Task to complete = Find the word "MOGOT" in the records and copy every line where it occurs.

Recorded data =
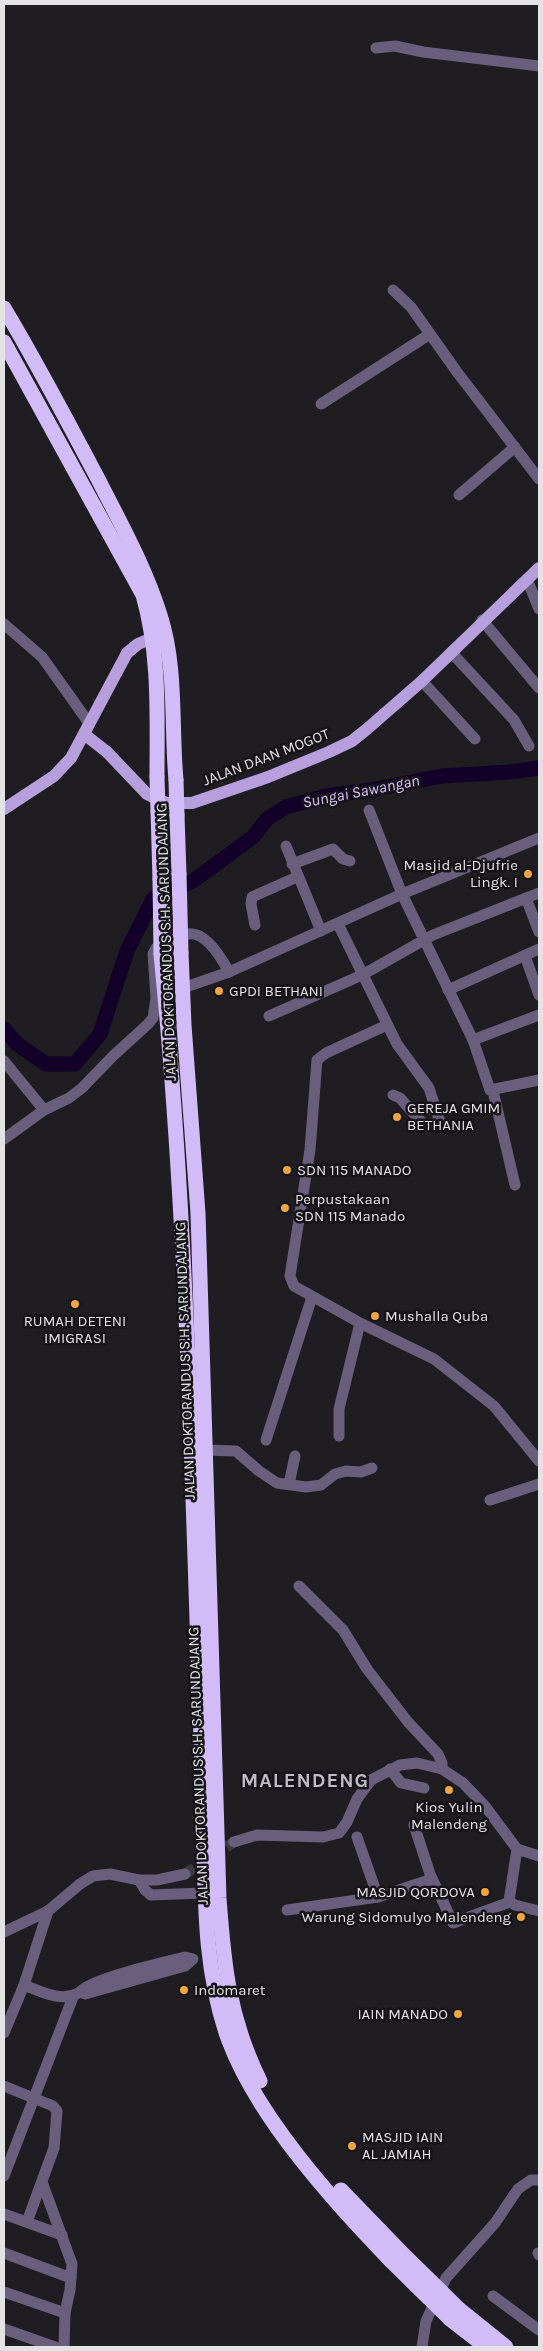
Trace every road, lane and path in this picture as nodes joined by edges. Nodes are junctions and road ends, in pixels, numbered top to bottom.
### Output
1 (376, 48) dead end
2 (539, 66) edge
3 (393, 290) dead end
4 (4, 308) edge
5 (430, 334) junction
6 (4, 342) edge
7 (321, 404) dead end
8 (515, 448) junction
9 (539, 479) edge
10 (459, 495) dead end
11 (539, 568) edge
12 (527, 579) junction
13 (539, 609) edge
14 (482, 620) junction
15 (4, 624) edge
16 (158, 635) junction
17 (451, 652) junction
18 (422, 680) junction
19 (539, 688) edge
20 (86, 729) junction
21 (475, 739) dead end
22 (529, 746) dead end
23 (107, 752) junction
24 (71, 758) junction
25 (4, 809) edge
26 (369, 810) dead end
27 (539, 838) edge
28 (286, 846) dead end
29 (350, 861) dead end
30 (292, 864) junction
31 (297, 877) junction
32 (539, 893) edge
33 (402, 894) junction
34 (526, 898) junction
35 (255, 924) dead end
36 (338, 924) junction
37 (321, 931) junction
38 (539, 932) edge
39 (425, 941) junction
40 (539, 949) edge
41 (524, 956) junction
42 (230, 972) junction
43 (362, 975) junction
44 (183, 988) junction
45 (448, 990) junction
46 (539, 995) edge
47 (539, 1015) edge
48 (269, 1016) dead end
49 (167, 1020) junction
50 (387, 1025) junction
51 (473, 1040) junction
52 (126, 1044) junction
53 (4, 1061) edge
54 (539, 1080) edge
55 (493, 1091) junction
56 (393, 1095) dead end
57 (44, 1110) junction
58 (4, 1139) edge
59 (515, 1185) dead end
60 (312, 1297) junction
61 (360, 1323) junction
62 (196, 1401) junction
63 (339, 1436) dead end
64 (266, 1440) dead end
65 (204, 1450) junction
66 (295, 1456) dead end
67 (539, 1460) edge
68 (372, 1468) dead end
69 (290, 1484) junction
70 (539, 1484) edge
71 (490, 1500) dead end
72 (299, 1586) dead end
73 (390, 1769) junction
74 (442, 1769) junction
75 (424, 1788) dead end
76 (414, 1825) dead end
77 (357, 1837) dead end
78 (234, 1842) tunnel mouth
79 (517, 1849) junction
80 (539, 1856) edge
81 (185, 1874) tunnel mouth
82 (432, 1879) junction
83 (139, 1880) junction
84 (204, 1893) junction
85 (378, 1897) junction
86 (506, 1904) junction
87 (287, 1910) dead end
88 (48, 1911) junction
89 (539, 1911) edge
90 (4, 1932) edge
91 (209, 1954) junction
92 (24, 1985) junction
93 (76, 1994) junction
94 (4, 2033) edge
95 (4, 2086) edge
96 (33, 2096) junction
97 (4, 2176) edge
98 (539, 2180) edge
99 (42, 2182) junction
100 (4, 2214) edge
101 (27, 2222) junction
102 (62, 2235) junction
103 (4, 2253) edge
104 (395, 2256) junction
105 (71, 2278) junction
106 (4, 2292) edge
107 (493, 2296) dead end
108 (65, 2313) junction
109 (455, 2314) junction
110 (4, 2329) edge
111 (539, 2330) edge
112 (55, 2347) edge
113 (64, 2347) edge
114 (422, 2347) edge
115 (486, 2347) edge
116 (506, 2347) edge

1 - 2 street
3 - 5 street
4 - 16 highway, JALAN DOKTORANDUS S.H. SARUNDAJANG
5 - 7 street
5 - 8 street
6 - 16 highway, JALAN DOKTORANDUS S.H. SARUNDAJANG
8 - 9 street
8 - 10 street
11 - 12 main road, JALAN DAAN MOGOT
12 - 13 street
12 - 14 main road, JALAN DAAN MOGOT
14 - 17 main road, JALAN DAAN MOGOT
14 - 19 street
15 - 20 street
16 - 20 main road
16 - 44 highway, JALAN DOKTORANDUS S.H. SARUNDAJANG, bridge
16 - 49 highway, JALAN DOKTORANDUS S.H. SARUNDAJANG, bridge
17 - 18 main road, JALAN DAAN MOGOT
17 - 22 street
18 - 21 street
18 - 23 main road, JALAN DAAN MOGOT
20 - 23 main road, JALAN DAAN MOGOT
20 - 24 main road
23 - 24 main road
24 - 25 main road
26 - 33 street
27 - 33 street
28 - 30 street
29 - 30 street
30 - 31 street
31 - 35 street
31 - 37 street
32 - 34 street
33 - 36 street
33 - 39 street
34 - 38 street
34 - 39 street
36 - 37 street
36 - 43 street
37 - 42 street
39 - 43 street
39 - 45 street
40 - 41 street
41 - 45 street
41 - 46 street
42 - 44 street
42 - 52 street
43 - 48 street
43 - 50 street
44 - 62 highway, JALAN DOKTORANDUS S.H. SARUNDAJANG
45 - 51 street
47 - 51 street
49 - 52 street
49 - 62 highway, JALAN DOKTORANDUS S.H. SARUNDAJANG
50 - 56 street
50 - 60 street
51 - 55 street
52 - 57 street
53 - 57 street
54 - 55 street
55 - 59 street
57 - 58 street
60 - 61 street
60 - 64 street
61 - 63 street
61 - 67 street
62 - 65 highway, JALAN DOKTORANDUS S.H. SARUNDAJANG
62 - 84 highway, JALAN DOKTORANDUS S.H. SARUNDAJANG
65 - 69 street
65 - 104 highway, JALAN DOKTORANDUS S.H. SARUNDAJANG
66 - 69 street
68 - 69 street
70 - 71 street
72 - 74 street
73 - 74 street
73 - 75 street
73 - 78 street
74 - 79 street
76 - 82 street
77 - 85 street
79 - 80 street
79 - 86 street
81 - 83 street
82 - 85 street
82 - 86 street
83 - 84 street
83 - 88 street
84 - 91 highway, JALAN DOKTORANDUS S.H. SARUNDAJANG
85 - 87 street
86 - 89 street
88 - 90 street
88 - 92 street
91 - 93 street
91 - 104 highway, JALAN DOKTORANDUS S.H. SARUNDAJANG
92 - 93 street
92 - 94 street
93 - 96 street
95 - 96 street
96 - 97 street
96 - 99 street
98 - 114 street
99 - 101 street
99 - 102 street
100 - 101 street
101 - 102 street
102 - 105 street
103 - 105 street
104 - 109 highway, JALAN DOKTORANDUS S.H. SARUNDAJANG, bridge
105 - 108 street
106 - 108 street
107 - 111 street
108 - 113 street
109 - 115 highway, JALAN DOKTORANDUS S.H. SARUNDAJANG
109 - 116 highway, JALAN DOKTORANDUS S.H. SARUNDAJANG
110 - 112 street

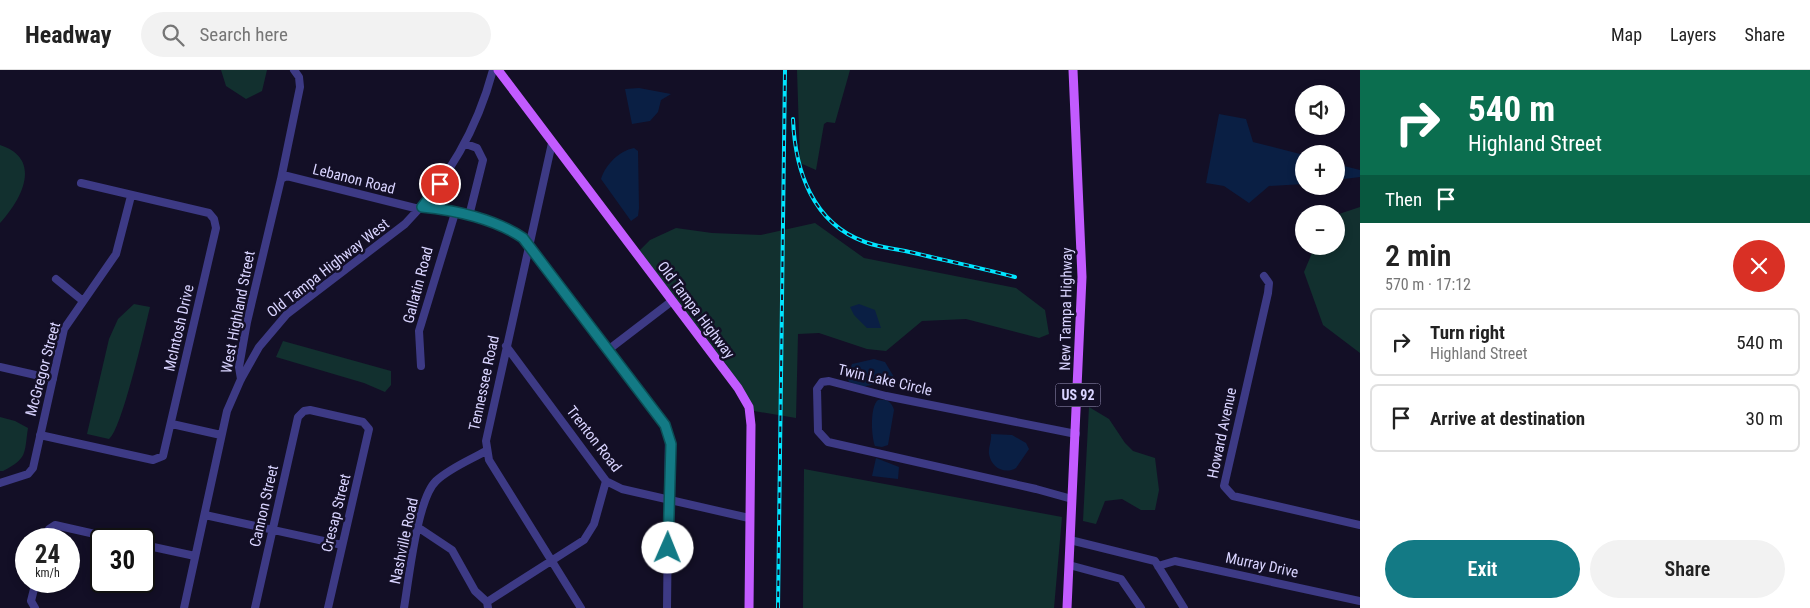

Response to this task =
11 - 12 main road, JALAN DAAN MOGOT
12 - 14 main road, JALAN DAAN MOGOT
14 - 17 main road, JALAN DAAN MOGOT
17 - 18 main road, JALAN DAAN MOGOT
18 - 23 main road, JALAN DAAN MOGOT
20 - 23 main road, JALAN DAAN MOGOT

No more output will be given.